Copy the items word for word, starting at the line containing "Mostrando 1 respuesta al debate" and ending with the last line of the items. Leave out the pictures.

____

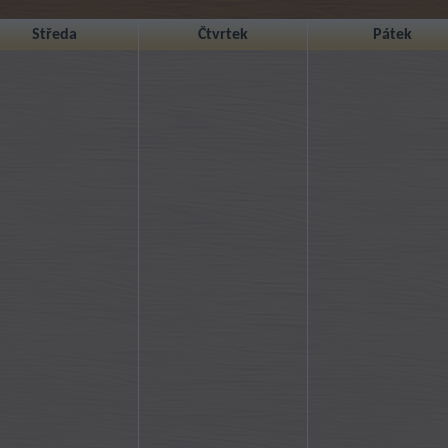
Středa
Čtvrtek
Pátek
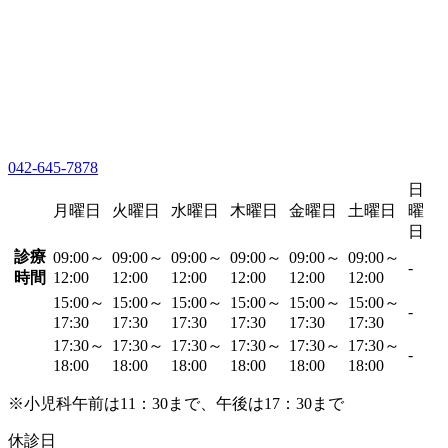
042-645-7878
日
月曜日
火曜日
水曜日
木曜日
金曜日
土曜日
曜
日
診療
09:00～
09:00～
09:00～
09:00～
09:00～
09:00～
-
時間
12:00
12:00
12:00
12:00
12:00
12:00
15:00～
15:00～
15:00～
15:00～
15:00～
15:00～
-
17:30
17:30
17:30
17:30
17:30
17:30
17:30～
17:30～
17:30～
17:30～
17:30～
17:30～
-
18:00
18:00
18:00
18:00
18:00
18:00
※小児科午前は11：30まで、午後は17：30まで
休診日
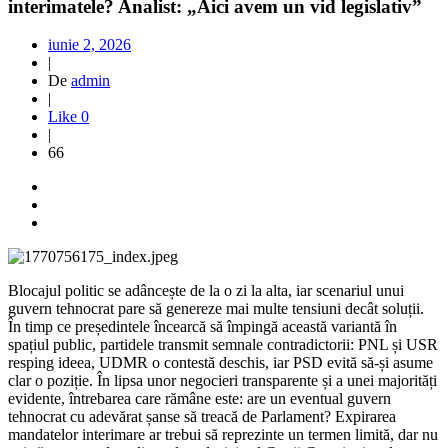
interimatele? Analist: „Aici avem un vid legislativ”
iunie 2, 2026
|
De
admin
|
Like
0
|
66
Blocajul politic se adâncește de la o zi la alta, iar scenariul unui
guvern tehnocrat pare să genereze mai multe tensiuni decât soluții.
În timp ce președintele încearcă să împingă această variantă în
spațiul public, partidele transmit semnale contradictorii: PNL și USR
resping ideea, UDMR o contestă deschis, iar PSD evită să-și asume
clar o poziție. În lipsa unor negocieri transparente și a unei majorități
evidente, întrebarea care rămâne este: are un eventual guvern
tehnocrat cu adevărat șanse să treacă de Parlament? Expirarea
mandatelor interimare ar trebui să reprezinte un termen limită, dar nu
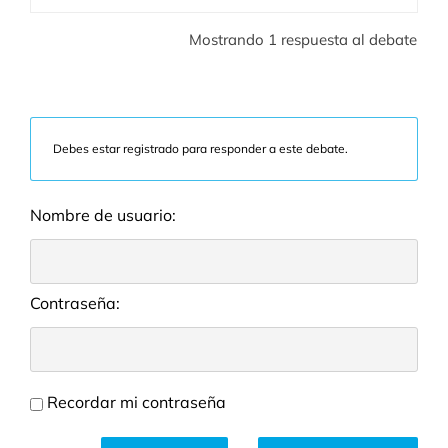
Mostrando 1 respuesta al debate
Debes estar registrado para responder a este debate.
Nombre de usuario:
Contraseña:
Recordar mi contraseña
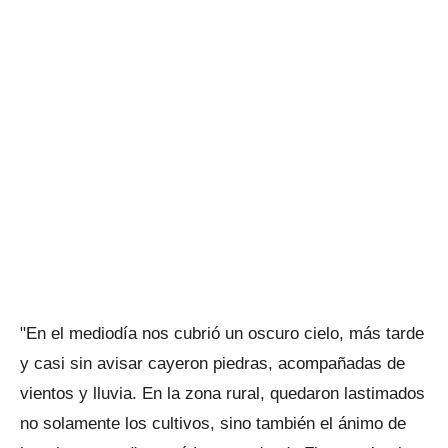
"En el mediodía nos cubrió un oscuro cielo, más tarde
y casi sin avisar cayeron piedras, acompañadas de
vientos y lluvia. En la zona rural, quedaron lastimados
no solamente los cultivos, sino también el ánimo de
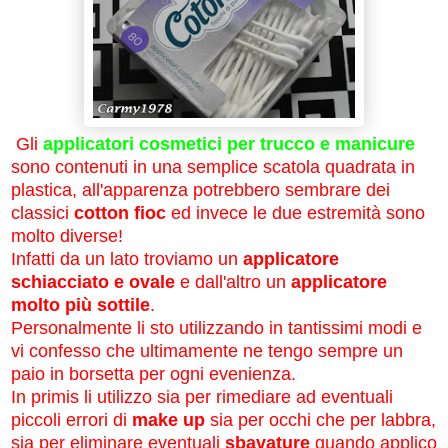
Gli
applicatori cosmetici per trucco
e manicure
sono contenuti in una semplice scatola quadrata in
plastica, all'apparenza potrebbero sembrare dei
classici
cotton fioc
ed invece le due estremità sono
molto diverse!
Infatti da un lato troviamo un
applicatore
schiacciato e ovale
e dall'altro un
applicatore
molto più sottile
.
Personalmente li sto utilizzando in tantissimi modi e
vi confesso che ultimamente ne tengo sempre un
paio in borsetta per ogni evenienza.
In primis li utilizzo sia per rimediare ad eventuali
piccoli errori di
make up
sia per occhi che per labbra,
sia per eliminare eventuali
sbavature
quando applico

____

• [RESULT FOR THIS TASK]:
Mostrando 1 respuesta al debate
Debes estar registrado para responder a este debate.
Nombre de usuario:
Contraseña:
Recordar mi contraseña
"En el mediodía nos cubrió un oscuro cielo, más tarde
y casi sin avisar cayeron piedras, acompañadas de
vientos y lluvia. En la zona rural, quedaron lastimados
no solamente los cultivos, sino también el ánimo de
Gli
applicatori cosmetici per trucco
e manicure
sono contenuti in una semplice scatola quadrata in
plastica, all'apparenza potrebbero sembrare dei
classici
cotton fioc
ed invece le due estremità sono
molto diverse!
Infatti da un lato troviamo un
applicatore
schiacciato e ovale
e dall'altro un
applicatore
molto più sottile
.
Personalmente li sto utilizzando in tantissimi modi e
vi confesso che ultimamente ne tengo sempre un
paio in borsetta per ogni evenienza.
In primis li utilizzo sia per rimediare ad eventuali
piccoli errori di
make up
sia per occhi che per labbra,
sia per eliminare eventuali
sbavature
quando applico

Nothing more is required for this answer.